Mężczyzna wskazał, iż zmiany wieku emerytalnego powinny zostać wprowadzone etapami. „Oczywiście trzeba pamiętać, że 5 lat różnicy to dużo i ew. wyrównanie, czy próba zmniejszenia tej różnicy wymaga dobrze zaplanowanej reformy, np. pierwszym kroku wiek emerytalny 62 lata dla kobiet, a później sukcesywnie, co kilka lat go podnosić. Takim kilkuetapowym sposobem osiągnąć wyrównany wiek emerytalny. A później może nawet dalsze podnoszenie dla wszystkich, co jest raczej abstrakcyjne, bo sama ministra wskazała, że nie jest kwestia „tu i teraz” tylko w perspektywie może kilku lat” – stwierdził ekspert.
Oskar Sobolewski zwrócił uwagę, iż do jakichkolwiek zmian w tym temacie raczej nie dojdzie w ciągu najbliższych 4 lat. Cieszy się jednak, że ktoś zauważył konieczność zrównania wieku emerytalnego.
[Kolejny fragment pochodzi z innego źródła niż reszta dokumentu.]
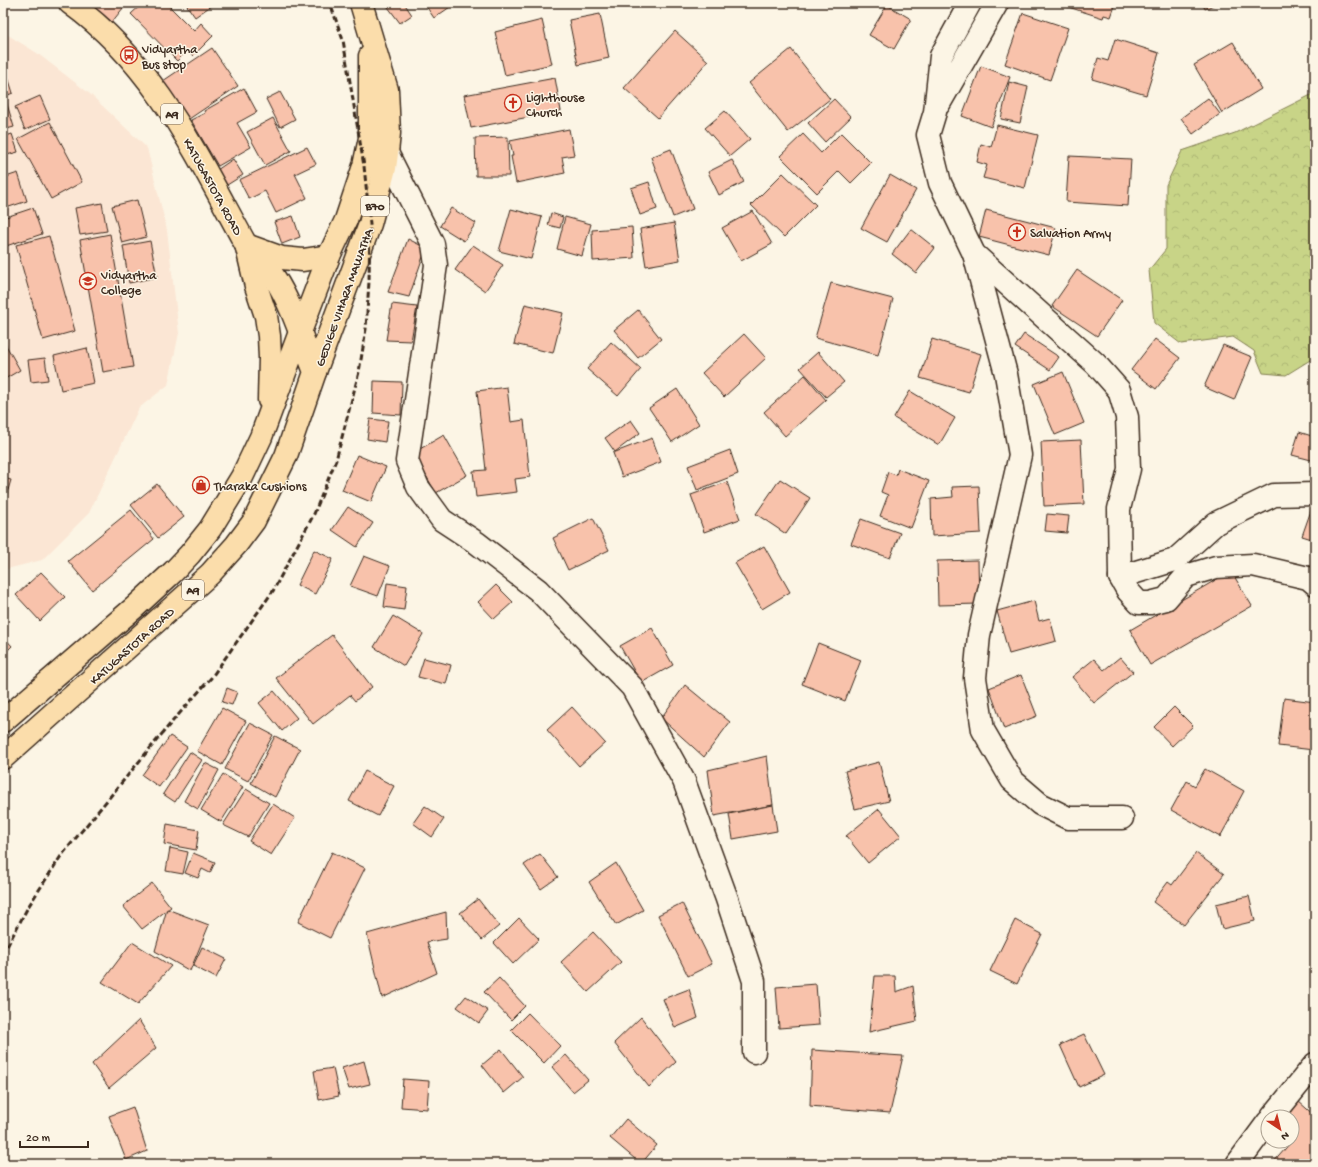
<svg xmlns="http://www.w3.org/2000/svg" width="1318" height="1167" font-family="'Gochi Hand',sans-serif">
	<defs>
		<pattern id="forest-crowns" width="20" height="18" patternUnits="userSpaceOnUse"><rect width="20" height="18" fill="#c8d487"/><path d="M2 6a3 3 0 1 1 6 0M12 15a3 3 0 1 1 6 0" fill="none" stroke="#adb674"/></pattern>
	</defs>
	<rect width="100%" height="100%" fill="#fcf5e5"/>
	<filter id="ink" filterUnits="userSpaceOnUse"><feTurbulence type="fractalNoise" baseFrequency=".025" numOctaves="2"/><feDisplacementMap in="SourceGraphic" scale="8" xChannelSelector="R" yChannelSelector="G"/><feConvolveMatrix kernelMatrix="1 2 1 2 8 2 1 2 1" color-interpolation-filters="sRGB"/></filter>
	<g filter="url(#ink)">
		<path fill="#fbe6d4" d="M3 32 37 53 90 94 147 148 167 230 179 333 168 385 139 408 89 513 42 560 3 570Z"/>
		<path fill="url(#forest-crowns)" stroke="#827f52" d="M1315 93V357L1286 375 1263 373 1254 351 1233 337 1181 344 1154 323 1149 270 1166 249V185L1182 151 1235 133Z"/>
		<g fill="#f8c2ab" stroke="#3b2a1e">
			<path d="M88 3H127L112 22Z"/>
			<path d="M143 3H166L194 31 201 23 213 36 193 56 188 50 177 61 131 14Z"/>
			<path d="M185 3H215L195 17Z"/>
			<path d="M385 3H404L412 15 400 23Z"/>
			<path d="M424 3H452L453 5 434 18Z"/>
			<path d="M1066 3H1116L1111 17 1104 15 1103 18 1065 6Z"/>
			<path d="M1202 3H1217L1205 9Z"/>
			<path d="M887 5 911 19 894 49 869 35Z"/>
			<path d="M1023 13 1068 28 1050 80 1005 64Z"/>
			<path d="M600 14 609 58 578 65 569 20Z"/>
			<path d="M542 20 552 64 505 75 495 32Z"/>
			<path d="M675 31 708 61 658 118 624 88Z"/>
			<path d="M1115 39 1159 53 1146 95 1092 79 1098 58 1108 61Z"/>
			<path d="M1233 42 1261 89 1222 113 1194 65Z"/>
			<path d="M212 48 238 86 189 119 163 81Z"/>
			<path d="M791 49 830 99 788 132 749 83Z"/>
			<path d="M3 61 13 93 3 97Z"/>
			<path d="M981 66 1010 77 991 127 962 116Z"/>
			<path d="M555 78 561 111 471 128 464 95Z"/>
			<path d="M1009 82 1028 87 1020 123 1001 119Z"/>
			<path d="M244 88 257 112 237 123 251 147 218 166 191 120 205 113 204 111Z"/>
			<path d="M280 92 295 119 280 127 266 99Z"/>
			<path d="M40 96 50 119 25 130 15 107Z"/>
			<path d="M1208 98 1220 114 1193 134 1181 118Z"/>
			<path d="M834 99 851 117 825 142 808 123Z"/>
			<path d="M6 101 14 127 3 130V102Z"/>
			<path d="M725 111 750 139 730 156 705 128Z"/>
			<path d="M273 118 291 151 265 165 247 132Z"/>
			<path d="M50 122 82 182 51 199 18 139Z"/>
			<path d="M997 125 1038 135 1025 188 983 178 987 165 977 162 981 144 991 147Z"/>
			<path d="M569 129 574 155 562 157 565 173 516 183 511 156H513L510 141Z"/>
			<path d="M841 133 871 163 851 183 839 171 817 193 780 156 803 134 821 153Z"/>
			<path d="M12 134 18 152 3 156V137Z"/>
			<path d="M508 137 509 176H476L475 138Z"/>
			<path d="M307 147 316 164 295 174 307 198 276 213 265 191 249 199 239 180Z"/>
			<path d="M671 149 693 209 673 217 651 157Z"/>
			<path d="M1069 156 1131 159 1128 206 1066 202Z"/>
			<path d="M233 159 243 175 227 185 217 170Z"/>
			<path d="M732 160 744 182 719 195 708 172Z"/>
			<path d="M18 173 27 201 3 209V178Z"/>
			<path d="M783 173 816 205 784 237 751 205Z"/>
			<path d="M890 175 916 190 887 242 861 228Z"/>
			<path d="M649 182 657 209 640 215 631 188Z"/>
			<path d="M137 200 146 237 122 243 112 206Z"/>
			<path d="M102 203 107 231 80 235 75 208Z"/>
			<path d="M33 208 42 234 3 247V218Z"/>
			<path d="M451 208 476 223 464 241 440 226Z"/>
			<path d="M511 209 542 217 531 259 499 251Z"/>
			<path d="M986 210 1056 228 1049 255 979 237Z"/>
			<path d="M753 211 772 244 741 261 722 228Z"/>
			<path d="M551 213 563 217 560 228 548 225Z"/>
			<path d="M293 216 300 237 282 244 274 222Z"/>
			<path d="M565 217 591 224 582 256 557 249Z"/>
			<path d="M674 223 680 260 646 266 640 229Z"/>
			<path d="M632 227 634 258 593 261 592 230Z"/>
			<path d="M911 229 935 248 916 273 892 254Z"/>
			<path d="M110 234 133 367 103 372 80 240Z"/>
			<path d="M49 236 75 331 43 340 16 245Z"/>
			<path d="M408 239 426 248 409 297 388 292Z"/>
			<path d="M150 241 157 277 129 283 123 246Z"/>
			<path d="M473 245 503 265 485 291 455 270Z"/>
			<path d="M1077 270 1122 300 1097 336 1052 306Z"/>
			<path d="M831 283 893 299 878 355 815 338Z"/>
			<path d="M392 304 417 307 411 341 386 340Z"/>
			<path d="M525 304 563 313 553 353 514 344Z"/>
			<path d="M638 310 661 339 638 358 614 330Z"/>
			<path d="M744 334 766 358 724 397 702 373Z"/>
			<path d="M1024 334 1059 357 1050 370 1015 347Z"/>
			<path d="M932 339 981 354 969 392 920 378Z"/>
			<path d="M1155 339 1180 358 1156 389 1131 370Z"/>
			<path d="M3 340 20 370 3 380Z"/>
			<path d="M611 342 641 369 618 396 587 369Z"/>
			<path d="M1223 345 1252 357 1234 400 1204 387Z"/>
			<path d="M87 348 94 383 61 390 54 356Z"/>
			<path d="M818 352 844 382 826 397 800 368Z"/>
			<path d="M45 358 48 380 31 382 28 360Z"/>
			<path d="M1063 372 1084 423 1055 435 1034 384Z"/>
			<path d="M805 375 826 400 785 436 764 412Z"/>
			<path d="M374 381 402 382 401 415 373 413Z"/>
			<path d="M507 387 511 422 524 420 530 477 515 479 517 492 476 497 473 471 486 470 477 391Z"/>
			<path d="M677 389 699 424 672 442 649 408Z"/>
			<path d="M910 391 955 418 939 445 894 418Z"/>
			<path d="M370 419 388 421 385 442 367 439Z"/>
			<path d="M631 420 640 433 615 452 605 438Z"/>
			<path d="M1299 432 1315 437V461L1292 455Z"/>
			<path d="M444 435 467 475 436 493 413 453Z"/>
			<path d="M652 438 661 462 622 477 613 453Z"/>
			<path d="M1081 440 1084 504 1044 506 1041 442Z"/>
			<path d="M730 450 738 474 697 490 688 466Z"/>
			<path d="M357 455 386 467 371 502 342 490Z"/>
			<path d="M898 469 929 481 911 528 880 516 888 495 881 492 888 472 896 475Z"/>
			<path d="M3 478 11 480 3 507Z"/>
			<path d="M780 479 810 498 786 534 756 514Z"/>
			<path d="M727 482 740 519 704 532 691 495Z"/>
			<path d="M157 484 184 517 158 538 131 505Z"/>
			<path d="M979 486 981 533 932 536 931 499 953 497 952 487Z"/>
			<path d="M1314 502H1315V540L1302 536Z"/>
			<path d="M348 507 373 523 357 547 332 530Z"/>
			<path d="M131 510 154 539 92 590 68 561Z"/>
			<path d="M1047 514 1069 516 1067 533 1045 531Z"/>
			<path d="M593 518 609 550 568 570 553 538Z"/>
			<path d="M861 519 900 533 890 558 851 544Z"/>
			<path d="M764 546 790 592 762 609 735 563Z"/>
			<path d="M314 550 333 559 315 594 297 585Z"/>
			<path d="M364 556 390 566 378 596 350 586Z"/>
			<path d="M978 560 979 604 938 605 937 561Z"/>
			<path d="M1231 571 1252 606 1150 665 1130 630Z"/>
			<path d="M41 572 65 597 40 621 16 595Z"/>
			<path d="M387 583 407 586 404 610 384 607Z"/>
			<path d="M496 585 513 602 494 619 478 602Z"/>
			<path d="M1034 601 1039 621 1050 618 1056 641 1009 654 997 611Z"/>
			<path d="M393 616 423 634 404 666 374 647Z"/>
			<path d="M652 628 673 665 641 683 620 646Z"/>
			<path d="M332 635 372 687 355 701 350 695 313 724 276 678Z"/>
			<path d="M3 636 12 646 3 655Z"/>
			<path d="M818 643 861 660 845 701 802 684Z"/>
			<path d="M1120 657 1133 672 1094 703 1072 677 1094 659 1104 670Z"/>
			<path d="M424 658 451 665 446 684 418 677Z"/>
			<path d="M1021 675 1037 716 1004 729 989 688Z"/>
			<path d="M685 685 730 722 704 757 661 718Z"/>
			<path d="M227 688 237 692 232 705 222 702Z"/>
			<path d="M274 691 297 718 282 731 259 703Z"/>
			<path d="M1284 698 1315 702V739L1314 750 1278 746Z"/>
			<path d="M572 707 605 743 579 766 547 730Z"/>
			<path d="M1174 707 1193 726 1172 746 1154 727Z"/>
			<path d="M222 708 246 721 222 765 197 751Z"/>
			<path d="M250 723 273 735 248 781 225 769Z"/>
			<path d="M170 736 187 747 159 787 142 775Z"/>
			<path d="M275 736 300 749 275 797 251 783Z"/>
			<path d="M190 752 202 760 175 802 163 794Z"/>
			<path d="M767 756 773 805 714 816 708 770Z"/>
			<path d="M879 762 889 801 855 809 845 771Z"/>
			<path d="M205 763 219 770 198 809 184 801Z"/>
			<path d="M1205 769 1244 791 1229 819H1230L1220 837 1171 810 1187 781 1195 786Z"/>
			<path d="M365 771 394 786 378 816 349 801Z"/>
			<path d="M223 774 243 787 221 822 201 810Z"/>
			<path d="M246 789 269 803 248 837 223 825Z"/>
			<path d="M273 804 295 818 271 855 249 841Z"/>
			<path d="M773 805 777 831 733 839 729 814Z"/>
			<path d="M425 806 444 819 432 837 413 823Z"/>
			<path d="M879 809 901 836 868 863 846 836Z"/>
			<path d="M167 824 199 830 196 850 164 844Z"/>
			<path d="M170 848 188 852 183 874 166 871Z"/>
			<path d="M332 852 365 868 330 938 298 922Z"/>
			<path d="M193 853 215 862 210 873 202 869 198 878 185 873Z"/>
			<path d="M1196 853 1224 874 1184 925 1153 902 1168 882 1172 885Z"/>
			<path d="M540 854 558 877 541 889 524 865Z"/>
			<path d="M616 863 643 910 616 925 589 882Z"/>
			<path d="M152 883 171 907 142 929 123 906Z"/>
			<path d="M1249 896 1255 921 1222 929 1216 904Z"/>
			<path d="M478 899 499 926 482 940 460 913Z"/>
			<path d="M682 903 712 964 688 976 658 915Z"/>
			<path d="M167 909 209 925 190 971 155 951Z"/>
			<path d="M446 912 447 939 427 942 437 973 382 998 367 934Z"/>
			<path d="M519 918 539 939 513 964 494 943Z"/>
			<path d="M1015 920 1042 934 1017 984 990 971Z"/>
			<path d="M593 932 621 962 588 992 561 962Z"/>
			<path d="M132 942 171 966 138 1004 102 982Z"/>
			<path d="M202 947 226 959 216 978 193 966Z"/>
			<path d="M875 976H895L896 992 913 986 917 1021 869 1032Z"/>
			<path d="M499 978 525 1006 511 1020 484 992Z"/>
			<path d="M816 984 819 1025 779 1028 776 987Z"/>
			<path d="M689 989 698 1018 675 1028 663 999Z"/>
			<path d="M466 996 488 1011 479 1023 457 1007Z"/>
			<path d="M528 1013 560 1046 544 1063 511 1030Z"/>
			<path d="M641 1017 676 1062 649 1087 614 1043Z"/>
			<path d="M139 1020 156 1048 109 1088 92 1064Z"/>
			<path d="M1084 1034 1104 1075 1079 1087 1060 1045Z"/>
			<path d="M501 1049 523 1077 504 1093 482 1065Z"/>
			<path d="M812 1050 903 1056 890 1113 810 1106Z"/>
			<path d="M566 1055 588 1080 573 1092 552 1067Z"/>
			<path d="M364 1061 370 1084 349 1089 342 1068Z"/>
			<path d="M333 1068 339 1096 319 1100 314 1071Z"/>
			<path d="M403 1079 429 1081 427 1109 401 1107Z"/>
			<path d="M1298 1101 1315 1116V1164H1272L1292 1141V1117H1284Z"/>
			<path d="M133 1107 147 1151 126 1160 109 1116Z"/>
			<path d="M626 1119 657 1145 641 1164 610 1138Z"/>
		</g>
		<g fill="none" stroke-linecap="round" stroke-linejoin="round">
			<g stroke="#3b2a1e" stroke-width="25">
				<g id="minor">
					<path d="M970 3 941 56 935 112 928 135 940 183 974 254 1096 364 1119 390 1127 417 1129 469 1119 509 1120 577 1128 591 1139 603H1150L1166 599 1186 576 1216 567 1253 565 1308 578 1315 584"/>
					<path d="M939 104 997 3"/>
					<path d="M387 153 433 244 436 265 407 461 418 487 442 520 477 543 538 590 632 687 684 781 727 899 754 981V1052"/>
					<path d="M974 254 1006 374 1020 455 979 635 975 678 983 730 1012 780 1040 804 1068 818H1122"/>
					<path d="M1120 577 1175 560 1216 523 1274 495 1315 494"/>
					<path d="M1272 1117 1315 1064"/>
					<path d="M1237 1164 1268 1122"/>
				</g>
			</g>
			<g stroke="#3b2a1e" stroke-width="25">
				<g id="major">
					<path d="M246 245 282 258 303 260 329 256"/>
					<path d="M300 332 329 256 346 220 364 166 370 138V56"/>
					<path d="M315 372 370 224 385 168 387 153 389 133 387 90 361 3"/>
				</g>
			</g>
			<g stroke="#3b2a1e" stroke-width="25">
				<g id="highway">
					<path d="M247 248 256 286 266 316 269 336 270 358 269 400"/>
					<path d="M3 721 135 607 173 572 190 554 210 529 242 477 261 437 300 332"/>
					<path d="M3 758 210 574 236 545 254 521 286 456 315 372C303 342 292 304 274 277 266 265 252 256 245 243 196 154 155 64 70 3"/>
				</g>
			</g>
			<use href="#minor" stroke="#fcf5e5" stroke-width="22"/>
			<use href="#major" stroke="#fbddab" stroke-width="22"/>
			<use href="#highway" stroke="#fbddab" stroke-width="22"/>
			<path stroke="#3b2a1e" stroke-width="3" stroke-dasharray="6 3" stroke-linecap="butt" d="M3 954 28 907 61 856 171 723 211 678 273 591 314 514 336 460 359 372 366 329 369 281 370 224 364 166 343 40 330 3"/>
		</g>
	</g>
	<defs>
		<g id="bus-ring" transform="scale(0.9)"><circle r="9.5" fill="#fcf5e5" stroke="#c8321e" stroke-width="1.5"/><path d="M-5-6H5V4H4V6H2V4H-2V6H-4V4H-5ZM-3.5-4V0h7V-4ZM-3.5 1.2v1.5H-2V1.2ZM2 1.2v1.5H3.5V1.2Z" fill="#c8321e"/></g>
		<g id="church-ring" transform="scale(0.9)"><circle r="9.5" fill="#fcf5e5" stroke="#c8321e" stroke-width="1.5"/><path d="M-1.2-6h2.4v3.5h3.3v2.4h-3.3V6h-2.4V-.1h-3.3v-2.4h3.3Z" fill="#c8321e"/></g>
		<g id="school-ring" transform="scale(0.9)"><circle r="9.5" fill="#fcf5e5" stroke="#c8321e" stroke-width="1.5"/><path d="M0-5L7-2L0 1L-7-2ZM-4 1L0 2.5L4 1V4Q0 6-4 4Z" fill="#c8321e"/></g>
		<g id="shop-ring" transform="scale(0.9)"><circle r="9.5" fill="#fcf5e5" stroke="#c8321e" stroke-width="1.5"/><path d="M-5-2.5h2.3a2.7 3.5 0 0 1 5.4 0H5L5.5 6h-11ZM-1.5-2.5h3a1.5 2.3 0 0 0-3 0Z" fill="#c8321e"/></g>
	</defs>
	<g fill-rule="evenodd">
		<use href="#bus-ring" x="129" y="55"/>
		<use href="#church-ring" x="513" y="103"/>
		<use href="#church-ring" x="1017" y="232"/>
		<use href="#school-ring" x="88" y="281"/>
		<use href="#shop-ring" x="201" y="485"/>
	</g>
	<g text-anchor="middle" stroke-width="3" stroke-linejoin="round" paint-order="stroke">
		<g fill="#fcf5e5" stroke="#75675a" stroke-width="1">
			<rect x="161" y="104" width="22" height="20" rx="3"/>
			<rect x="361" y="196" width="28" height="20" rx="3"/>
			<rect x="182" y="580" width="22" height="20" rx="3"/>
		</g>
		<g font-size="12" font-weight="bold" fill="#3b2a1e">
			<text x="172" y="118">A9</text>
			<text x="375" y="210">B70</text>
			<text x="193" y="594">A9</text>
		</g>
		<g font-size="13" fill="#3b2a1e" stroke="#fcf5e5" text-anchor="start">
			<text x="142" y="53">Vidyartha<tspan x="142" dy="15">Bus stop</tspan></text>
			<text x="526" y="101">Lighthouse<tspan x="526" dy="15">Church</tspan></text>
			<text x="1030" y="237">Salvation Army</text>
			<text x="101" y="279">Vidyartha<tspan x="101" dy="15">College</tspan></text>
			<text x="214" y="490">Tharaka Cushions</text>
		</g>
		<g font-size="13" fill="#3b2a1e" stroke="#fcf5e5">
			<text transform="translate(214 186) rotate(61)" y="5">KATUGASTOTA ROAD</text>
			<text transform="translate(343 297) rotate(-70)" y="5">GEDIGE VIHARA MAWATHA</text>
			<text transform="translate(131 645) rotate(-42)" y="5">KATUGASTOTA ROAD</text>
		</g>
	</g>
	<rect width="1318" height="1167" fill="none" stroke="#fcf5e5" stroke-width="16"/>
	<rect x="8" y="8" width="1302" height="1151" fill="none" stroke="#3b2a1e" stroke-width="1.5" filter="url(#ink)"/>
	<g transform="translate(1280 1129) rotate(145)"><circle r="19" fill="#fcf5e5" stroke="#afa495"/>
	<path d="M0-3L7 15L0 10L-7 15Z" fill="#c8321e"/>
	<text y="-6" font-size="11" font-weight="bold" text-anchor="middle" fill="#3b2a1e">N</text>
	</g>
	<path d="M20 1141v6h68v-6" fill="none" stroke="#3b2a1e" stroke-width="2"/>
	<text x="26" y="1141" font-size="12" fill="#3b2a1e" stroke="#fcf5e5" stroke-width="3" paint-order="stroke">20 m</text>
</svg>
„W drugiej połowie marca będziemy mieli dane GUS dotyczące przewidywanej średniej długości życia, zobaczymy jak sytuacja zmieniła się w stosunku do poprzedniego roku. Przesłanki raczej będą wskazywały na to, że wiek emerytalny należy podnosić i wyrównywać, a pamiętajmy, że wiek emerytalny kobiet w Polsce w stosunku do innych krajów Unii Europejskiej jest dużo niższy. A kraje Unii dążą do tego, żeby był równy i nie było tej różnicy ze względu na płeć” – powiedział ekspert.